Vancomycin is an antibiotic commonly used to treat serious gram-positive infections. Patients requiring prolonged therapy in Singapore routinely receive intermittent vancomycin infusion in the hospital and are switched to continuous infusion for outpatient parenteral antibiotic therapy. During this transition of care, there may be a risk of not achieving therapeutic targets. We evaluated the performance of a model-based dosing algorithm in achieving a therapeutic target within 7 days of care transition. A published population pharmacokinetic model was used as the foundation to guide vancomycin dosing when discharging inpatients on intermittent infusion to outpatient care on continuous infusion. Selected demographic variables (age, weight, and creatinine clearance) were used to devise initial dosing.

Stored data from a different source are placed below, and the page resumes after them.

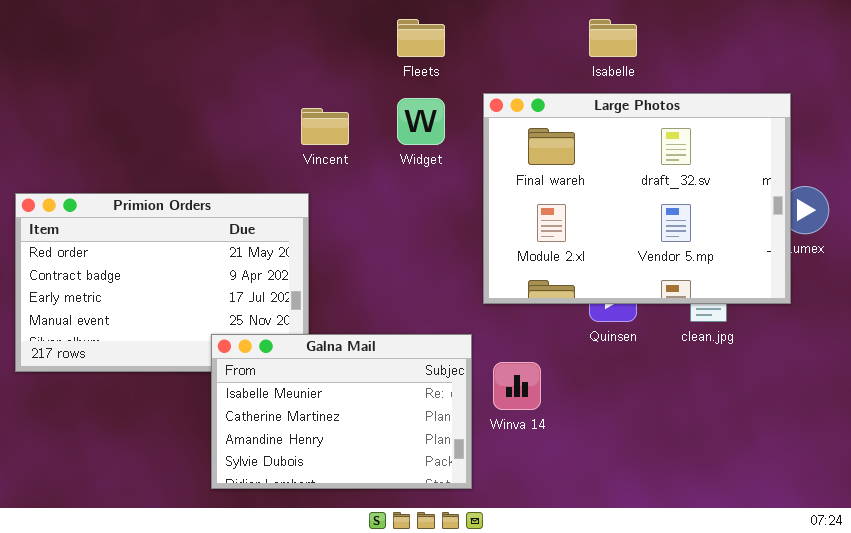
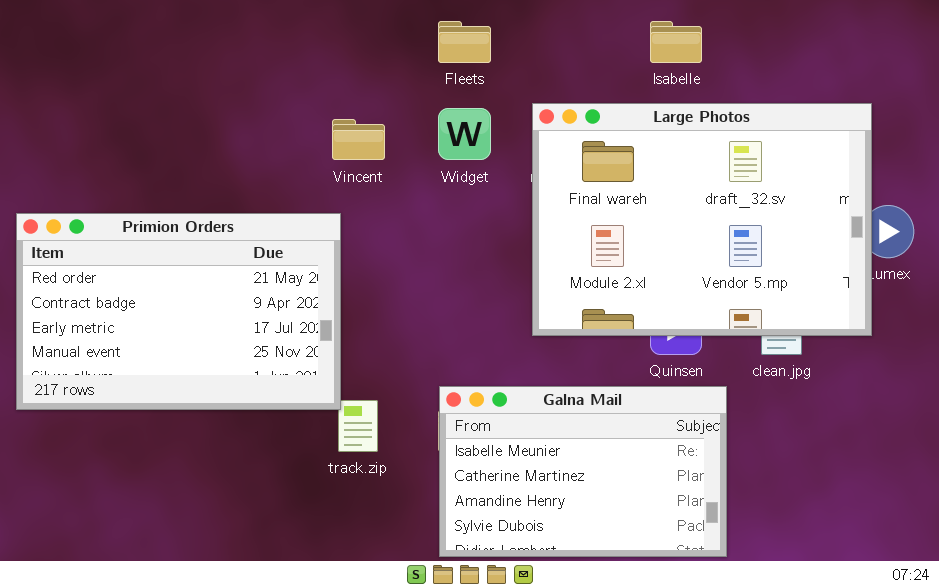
Galna Mail: [211,334,472,489] -> [439,386,727,557], moved

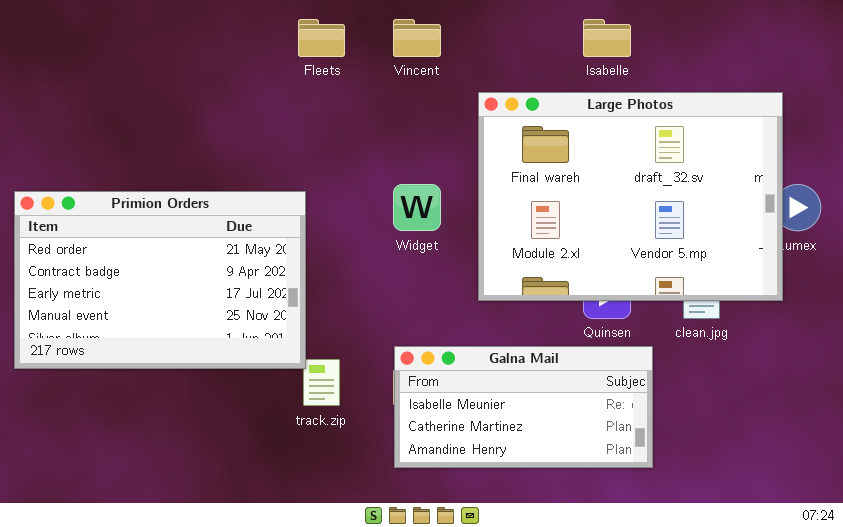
Fleets: [438,21,491,63] -> [298,19,345,57], moved
Widget: [438,108,491,160] -> [393,184,441,231], moved
Vincent: [332,119,385,160] -> [393,19,441,57], moved
Galna Mail: [439,386,727,557] -> [394,346,653,468], resized

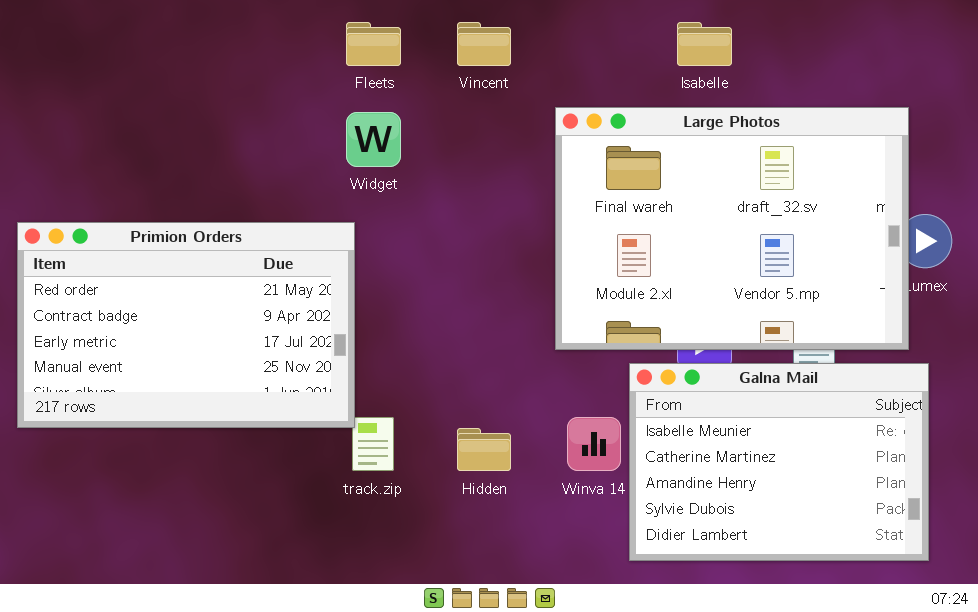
Widget: [393,184,441,231] -> [346,112,401,167], moved
Galna Mail: [394,346,653,468] -> [629,363,929,561], moved, resized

Patients with guided dosing were compared with historic controls (dosing by clinicians alone). The primary outcome of the study was to achieve vancomycin steady-state concentration of 20-25 mg/L. Compared with historic controls, the proportion of patients attaining a therapeutic target by day 7 was significantly improved (6 of 19 [31.6%] vs 12 of 17 [70.6%], P = .04). Our model-based approach could guide customized dosing to facilitate switching patients from intermittent to continuous infusion during transition of care. Further validation in a larger patient cohort is warranted.
Keywords: OPAT; TDM; glycopeptide; pharmacokinetics.
© 2020, The American College of Clinical Pharmacology.